PASSAGE |
--- START ---
# Ideas needed for Haunted Luau



## Spooky Chef (Aug 14, 2008)

Well, I deceided my theme for this year, which is Haunted Luau, but I need a little help. First of all, I would like to create some sort of story as to why the Luau is haunted, but am coming up blank. Any ideas? Second, I am looking for haunted luau music. I looked on Amazon and they have tons of Halloween Luau CDs, but they all seem to have the same music on them! Have any of you purchased these and do you have any recommendations? Thanks!


----------



## piraticalstyle (Sep 1, 2009)

Now I can't get HAUNTED TIKIS out of my head. That would be an awesome prop. Cool theme.

Two words for music... ALOHA ZOMBIES. Makes me laugh.


----------



## Ghost of Spookie (Sep 28, 2008)
--- END ---
WHAT YOU NEED TO DO |
1. List the usernames that appear as post headers in the forum thread.
2. Say whether each statement agrees with the forum thread. Answer yes or no and quote the deciding words: (a) Spooky Chef found many Halloween Luau CDs on Amazon. (b) piraticalstyle disliked the theme. (c) Spooky Chef already had a story for why the luau is haunted.
3. Reproduce the forum thread's text between "Now I can't" and "(Sep 28, 2008)", inclusive.
Nothing in the listing is needed.

DATA TO EXAMINE |
--- START ---
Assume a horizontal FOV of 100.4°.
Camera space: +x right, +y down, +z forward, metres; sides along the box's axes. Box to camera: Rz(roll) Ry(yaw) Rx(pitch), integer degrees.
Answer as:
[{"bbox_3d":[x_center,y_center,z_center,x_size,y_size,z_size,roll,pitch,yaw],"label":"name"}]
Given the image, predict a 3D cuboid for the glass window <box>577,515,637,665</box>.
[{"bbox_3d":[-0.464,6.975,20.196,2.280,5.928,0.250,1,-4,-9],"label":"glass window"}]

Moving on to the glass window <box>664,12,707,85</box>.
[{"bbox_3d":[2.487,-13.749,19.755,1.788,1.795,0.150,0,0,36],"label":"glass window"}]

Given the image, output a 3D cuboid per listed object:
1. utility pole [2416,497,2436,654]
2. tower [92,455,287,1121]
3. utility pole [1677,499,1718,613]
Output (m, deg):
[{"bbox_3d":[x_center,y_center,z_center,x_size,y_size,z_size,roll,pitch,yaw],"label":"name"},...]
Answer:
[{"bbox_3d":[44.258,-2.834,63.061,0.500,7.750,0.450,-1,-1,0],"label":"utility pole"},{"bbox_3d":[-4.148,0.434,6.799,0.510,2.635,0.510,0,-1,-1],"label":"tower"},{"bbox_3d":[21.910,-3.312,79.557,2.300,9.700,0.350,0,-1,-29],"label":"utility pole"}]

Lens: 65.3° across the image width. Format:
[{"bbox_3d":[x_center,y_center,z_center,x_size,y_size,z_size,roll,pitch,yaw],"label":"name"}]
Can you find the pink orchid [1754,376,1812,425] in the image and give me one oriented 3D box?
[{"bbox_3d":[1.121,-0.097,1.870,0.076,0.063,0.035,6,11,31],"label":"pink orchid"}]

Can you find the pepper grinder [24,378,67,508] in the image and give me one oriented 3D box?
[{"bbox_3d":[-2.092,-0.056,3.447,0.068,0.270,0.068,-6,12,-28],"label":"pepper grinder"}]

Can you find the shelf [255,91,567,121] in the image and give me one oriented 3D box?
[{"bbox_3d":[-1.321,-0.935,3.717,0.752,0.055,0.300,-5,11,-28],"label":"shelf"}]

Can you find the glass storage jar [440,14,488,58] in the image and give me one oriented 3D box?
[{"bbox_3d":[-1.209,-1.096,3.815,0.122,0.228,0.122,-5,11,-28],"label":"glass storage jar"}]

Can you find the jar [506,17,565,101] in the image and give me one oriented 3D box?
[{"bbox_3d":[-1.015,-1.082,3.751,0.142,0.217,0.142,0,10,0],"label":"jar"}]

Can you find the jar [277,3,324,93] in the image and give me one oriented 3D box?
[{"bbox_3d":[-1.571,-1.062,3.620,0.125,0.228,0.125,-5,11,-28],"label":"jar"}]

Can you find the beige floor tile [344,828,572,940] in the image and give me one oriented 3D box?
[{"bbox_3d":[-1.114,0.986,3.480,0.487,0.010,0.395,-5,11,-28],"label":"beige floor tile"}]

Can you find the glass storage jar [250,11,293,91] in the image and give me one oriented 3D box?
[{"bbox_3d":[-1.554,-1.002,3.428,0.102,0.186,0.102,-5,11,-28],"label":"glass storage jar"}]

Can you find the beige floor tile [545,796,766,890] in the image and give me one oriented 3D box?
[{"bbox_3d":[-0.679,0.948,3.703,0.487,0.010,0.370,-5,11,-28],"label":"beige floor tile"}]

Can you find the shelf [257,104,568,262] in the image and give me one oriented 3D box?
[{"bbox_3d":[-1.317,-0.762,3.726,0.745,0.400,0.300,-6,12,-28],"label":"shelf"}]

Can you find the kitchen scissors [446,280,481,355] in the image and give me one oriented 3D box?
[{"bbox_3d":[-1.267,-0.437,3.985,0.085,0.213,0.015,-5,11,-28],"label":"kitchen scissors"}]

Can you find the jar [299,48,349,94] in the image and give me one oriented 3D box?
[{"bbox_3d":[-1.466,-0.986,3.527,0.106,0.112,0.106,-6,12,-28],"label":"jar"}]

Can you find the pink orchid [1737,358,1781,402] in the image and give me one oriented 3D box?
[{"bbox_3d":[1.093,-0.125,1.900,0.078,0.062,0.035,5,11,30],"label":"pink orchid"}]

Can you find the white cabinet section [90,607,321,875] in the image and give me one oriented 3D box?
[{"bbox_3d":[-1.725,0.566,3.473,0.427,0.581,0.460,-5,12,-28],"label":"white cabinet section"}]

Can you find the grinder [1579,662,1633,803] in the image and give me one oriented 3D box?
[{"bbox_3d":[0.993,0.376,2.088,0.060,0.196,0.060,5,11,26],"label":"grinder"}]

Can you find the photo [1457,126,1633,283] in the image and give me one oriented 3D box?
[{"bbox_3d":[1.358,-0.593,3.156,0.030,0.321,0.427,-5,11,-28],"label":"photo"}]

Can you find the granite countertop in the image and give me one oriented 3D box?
--- END ---
SOLUTIONS TO THE TASKS |
1. Spooky Chef, piraticalstyle, Ghost of Spookie

2.
(a) Yes: "they have tons of Halloween Luau CDs"
(b) No: "Cool theme."
(c) No: "am coming up blank"

3.
Now I can't get HAUNTED TIKIS out of my head. That would be an awesome prop. Cool theme.

Two words for music... ALOHA ZOMBIES. Makes me laugh.


----------



## Ghost of Spookie (Sep 28, 2008)